Start of DATA EXCERPTS

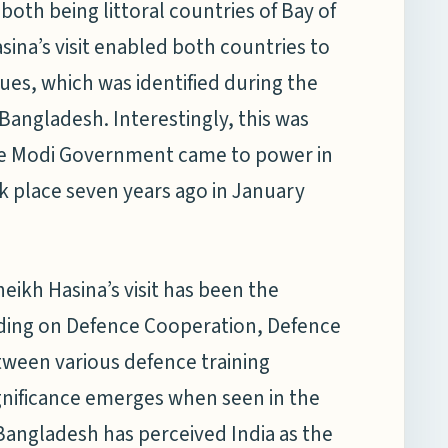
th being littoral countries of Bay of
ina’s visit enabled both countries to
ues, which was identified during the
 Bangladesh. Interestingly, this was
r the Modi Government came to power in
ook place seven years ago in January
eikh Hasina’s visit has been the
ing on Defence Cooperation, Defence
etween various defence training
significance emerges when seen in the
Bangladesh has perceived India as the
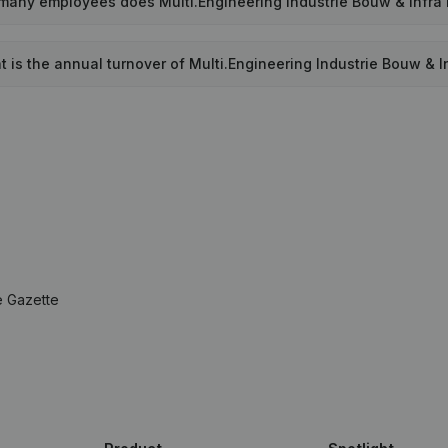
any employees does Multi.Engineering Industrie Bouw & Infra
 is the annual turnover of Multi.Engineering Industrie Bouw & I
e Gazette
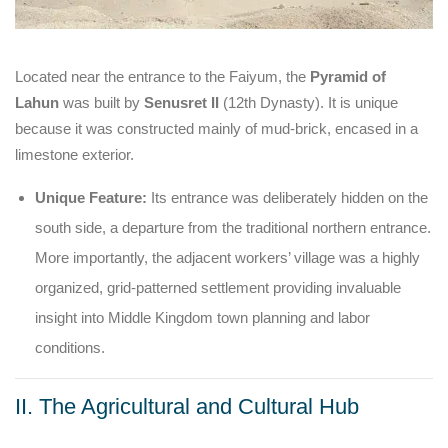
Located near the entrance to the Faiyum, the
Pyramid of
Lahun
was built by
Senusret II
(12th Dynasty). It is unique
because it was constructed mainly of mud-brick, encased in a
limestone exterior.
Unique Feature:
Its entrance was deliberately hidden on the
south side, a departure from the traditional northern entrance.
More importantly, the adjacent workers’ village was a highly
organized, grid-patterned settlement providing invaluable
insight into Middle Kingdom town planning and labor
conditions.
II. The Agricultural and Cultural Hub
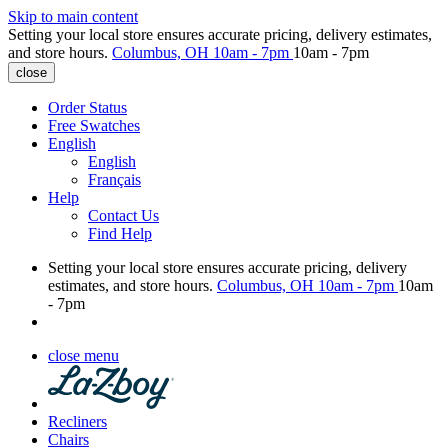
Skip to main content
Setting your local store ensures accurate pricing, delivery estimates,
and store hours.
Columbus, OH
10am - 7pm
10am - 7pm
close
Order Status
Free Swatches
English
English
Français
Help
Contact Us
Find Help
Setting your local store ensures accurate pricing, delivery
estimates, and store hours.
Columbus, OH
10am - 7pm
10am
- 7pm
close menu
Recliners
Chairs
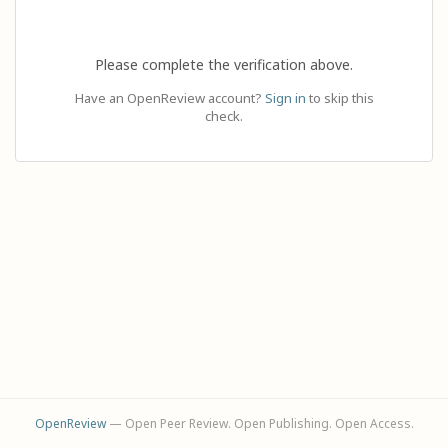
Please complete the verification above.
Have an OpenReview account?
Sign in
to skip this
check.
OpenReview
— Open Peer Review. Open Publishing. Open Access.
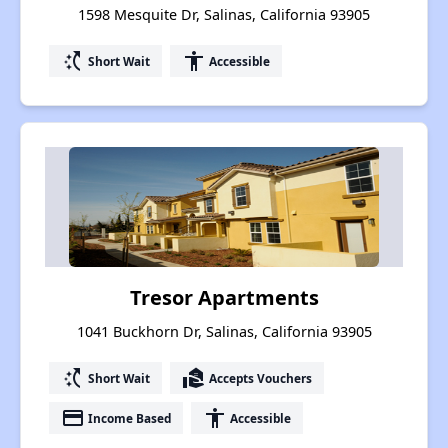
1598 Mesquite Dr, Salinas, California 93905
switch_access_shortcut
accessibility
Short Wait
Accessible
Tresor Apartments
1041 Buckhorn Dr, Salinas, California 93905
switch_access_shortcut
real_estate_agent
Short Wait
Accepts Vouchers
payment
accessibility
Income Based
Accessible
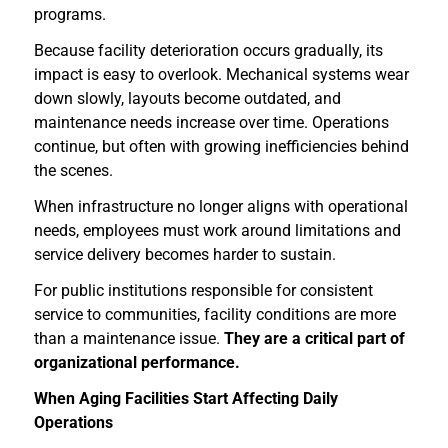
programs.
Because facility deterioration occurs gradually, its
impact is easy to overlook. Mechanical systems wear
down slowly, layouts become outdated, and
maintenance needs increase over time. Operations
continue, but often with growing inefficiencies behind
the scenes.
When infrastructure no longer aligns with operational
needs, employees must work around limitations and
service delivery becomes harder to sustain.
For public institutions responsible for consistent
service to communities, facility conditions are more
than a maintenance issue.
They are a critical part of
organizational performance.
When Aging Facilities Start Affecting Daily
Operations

End of DATA EXCERPTS

• [BRIEF]: Rewrite the text read from all the records above as a Markdown table with two columns, Row and Line, giving each line its own row with a row number. Skip blank lines and leave the pictures out of the table.

• [TASK RESPONSE]:
| Row | Line |
|---|---|
| 1 | th being littoral countries of Bay of |
| 2 | ina’s visit enabled both countries to |
| 3 | ues, which was identified during the |
| 4 |  Bangladesh. Interestingly, this was |
| 5 | r the Modi Government came to power in |
| 6 | ook place seven years ago in January |
| 7 | eikh Hasina’s visit has been the |
| 8 | ing on Defence Cooperation, Defence |
| 9 | etween various defence training |
| 10 | significance emerges when seen in the |
| 11 | Bangladesh has perceived India as the |
| 12 | any employees does Multi.Engineering Industrie Bouw & Infra |
| 13 |  is the annual turnover of Multi.Engineering Industrie Bouw & I |
| 14 | e Gazette |
| 15 | Located near the entrance to the Faiyum, the |
| 16 | Pyramid of |
| 17 | Lahun |
| 18 | was built by |
| 19 | Senusret II |
| 20 | (12th Dynasty). It is unique |
| 21 | because it was constructed mainly of mud-brick, encased in a |
| 22 | limestone exterior. |
| 23 | Unique Feature: |
| 24 | Its entrance was deliberately hidden on the |
| 25 | south side, a departure from the traditional northern entrance. |
| 26 | More importantly, the adjacent workers’ village was a highly |
| 27 | organized, grid-patterned settlement providing invaluable |
| 28 | insight into Middle Kingdom town planning and labor |
| 29 | conditions. |
| 30 | II. The Agricultural and Cultural Hub |
| 31 | Skip to main content |
| 32 | Setting your local store ensures accurate pricing, delivery estimates, |
| 33 | and store hours. |
| 34 | Columbus, OH |
| 35 | 10am - 7pm |
| 36 | 10am - 7pm |
| 37 | close |
| 38 | Order Status |
| 39 | Free Swatches |
| 40 | English |
| 41 | English |
| 42 | Français |
| 43 | Help |
| 44 | Contact Us |
| 45 | Find Help |
| 46 | Setting your local store ensures accurate pricing, delivery |
| 47 | estimates, and store hours. |
| 48 | Columbus, OH |
| 49 | 10am - 7pm |
| 50 | 10am |
| 51 | - 7pm |
| 52 | close menu |
| 53 | Recliners |
| 54 | Chairs |
| 55 | Please complete the verification above. |
| 56 | Have an OpenReview account? |
| 57 | Sign in |
| 58 | to skip this |
| 59 | check. |
| 60 | OpenReview |
| 61 | — Open Peer Review. Open Publishing. Open Access. |
| 62 | 1598 Mesquite Dr, Salinas, California 93905 |
| 63 | switch_access_shortcut |
| 64 | accessibility |
| 65 | Short Wait |
| 66 | Accessible |
| 67 | Tresor Apartments |
| 68 | 1041 Buckhorn Dr, Salinas, California 93905 |
| 69 | switch_access_shortcut |
| 70 | real_estate_agent |
| 71 | Short Wait |
| 72 | Accepts Vouchers |
| 73 | payment |
| 74 | accessibility |
| 75 | Income Based |
| 76 | Accessible |
| 77 | programs. |
| 78 | Because facility deterioration occurs gradually, its |
| 79 | impact is easy to overlook. Mechanical systems wear |
| 80 | down slowly, layouts become outdated, and |
| 81 | maintenance needs increase over time. Operations |
| 82 | continue, but often with growing inefficiencies behind |
| 83 | the scenes. |
| 84 | When infrastructure no longer aligns with operational |
| 85 | needs, employees must work around limitations and |
| 86 | service delivery becomes harder to sustain. |
| 87 | For public institutions responsible for consistent |
| 88 | service to communities, facility conditions are more |
| 89 | than a maintenance issue. |
| 90 | They are a critical part of |
| 91 | organizational performance. |
| 92 | When Aging Facilities Start Affecting Daily |
| 93 | Operations |